たまには新刊本を読もうと、「本」や「図書」に関連する作品を読み始めて四冊目に“当り”が出たみたいです。
語り手は死神、ナチス政権下のミュンヘンに近い小さな町モルキングに暮らす少女リーゼルの物語です。養子に出される旅の途中で幼い弟を亡くし、字を読むことを知らなかった少女は、盗んだ本を読みながら言葉を覚えていきます。
養父母や隣の少年ルディ、ユダヤ人の青年マックスたちのと交流を通し、何故かあたたかい死神の眼差しに見守られて、戦争の混乱と極貧の中でも明るく生き生きと毎日を送ります。中でも彼女の慰めは本を読むこと。でも本を手に入れるためには盗むという手段しかありませんでした。
墓場から、焚書の焼け残りから、町長夫人の図書室から、そこにあった本を手に取っただけです。しだいに言葉の力を知り、その素晴らしさと恐ろしさの両方を知った少女は、自ら物語を紡ぎはじめました。

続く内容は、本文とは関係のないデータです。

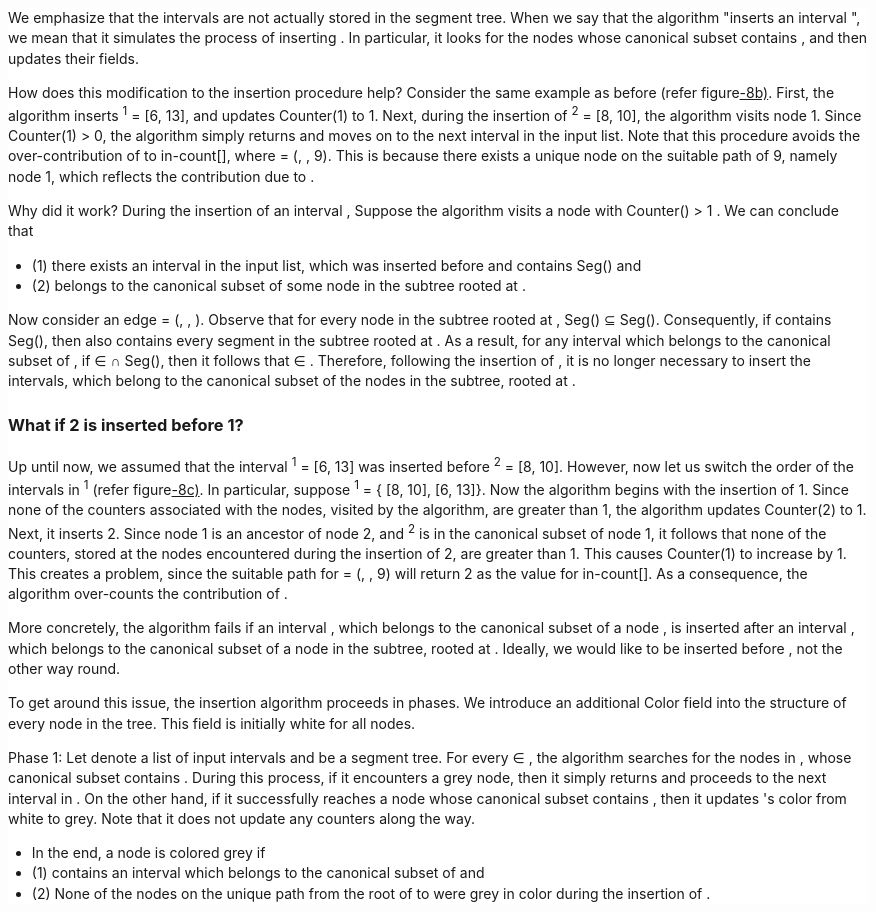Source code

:We emphasize that the intervals are not actually stored in the segment tree. When we say that the algorithm "inserts an interval ", we mean that it simulates the process of inserting . In particular, it looks for the nodes whose canonical subset contains , and then updates their fields.

How does this modification to the insertion procedure help? Consider the same example as before (refer figure[-8b\)](#page-15-0). First, the algorithm inserts <sup>1</sup> = [6, 13], and updates Counter(1) to 1. Next, during the insertion of <sup>2</sup> = [8, 10], the algorithm visits node 1. Since Counter(1) > 0, the algorithm simply returns and moves on to the next interval in the input list. Note that this procedure avoids the over-contribution of to in-count[], where = (, , 9). This is because there exists a unique node on the suitable path of 9, namely node 1, which reflects the contribution due to .

Why did it work? During the insertion of an interval , Suppose the algorithm visits a node with Counter() > 1 . We can conclude that

- (1) there exists an interval in the input list, which was inserted before and contains Seg() and
- (2) belongs to the canonical subset of some node in the subtree rooted at .

Now consider an edge = (, , ). Observe that for every node in the subtree rooted at , Seg() ⊆ Seg(). Consequently, if contains Seg(), then also contains every segment in the subtree rooted at . As a result, for any interval which belongs to the canonical subset of , if ∈ ∩ Seg(), then it follows that ∈ . Therefore, following the insertion of , it is no longer necessary to insert the intervals, which belong to the canonical subset of the nodes in the subtree, rooted at .

### What if 2 is inserted before 1?

Up until now, we assumed that the interval <sup>1</sup> = [6, 13] was inserted before <sup>2</sup> = [8, 10]. However, now let us switch the order of the intervals in <sup>1</sup> (refer figure[-8c\)](#page-15-0). In particular, suppose <sup>1</sup> = { [8, 10], [6, 13]}. Now the algorithm begins with the insertion of 1. Since none of the counters associated with the nodes, visited by the algorithm, are greater than 1, the algorithm updates Counter(2) to 1. Next, it inserts 2. Since node 1 is an ancestor of node 2, and <sup>2</sup> is in the canonical subset of node 1, it follows that none of the counters, stored at the nodes encountered during the insertion of 2, are greater than 1. This causes Counter(1) to increase by 1. This creates a problem, since the suitable path for = (, , 9) will return 2 as the value for in-count[]. As a consequence, the algorithm over-counts the contribution of .

More concretely, the algorithm fails if an interval , which belongs to the canonical subset of a node , is inserted after an interval , which belongs to the canonical subset of a node in the subtree, rooted at . Ideally, we would like to be inserted before , not the other way round.

To get around this issue, the insertion algorithm proceeds in phases. We introduce an additional Color field into the structure of every node in the tree. This field is initially white for all nodes.

Phase 1: Let denote a list of input intervals and be a segment tree. For every ∈ , the algorithm searches for the nodes in , whose canonical subset contains . During this process, if it encounters a grey node, then it simply returns and proceeds to the next interval in . On the other hand, if it successfully reaches a node whose canonical subset contains , then it updates 's color from white to grey. Note that it does not update any counters along the way.

- In the end, a node is colored grey if
- (1) contains an interval which belongs to the canonical subset of and
- (2) None of the nodes on the unique path from the root of to were grey in color during the insertion of .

語り手の死神は物語に先立って結末を私たちに教えてしまうし、物語を中断するようなメモを入れたりするので、初めのうちは読みにくいのですが、中ほどからは夢中で読みました。マックスの作った本など、ドイツ語と英語の不自然な部分も、読み終えるころには気にならなくなりました。哀しいけれど暖かい余韻の残る本です。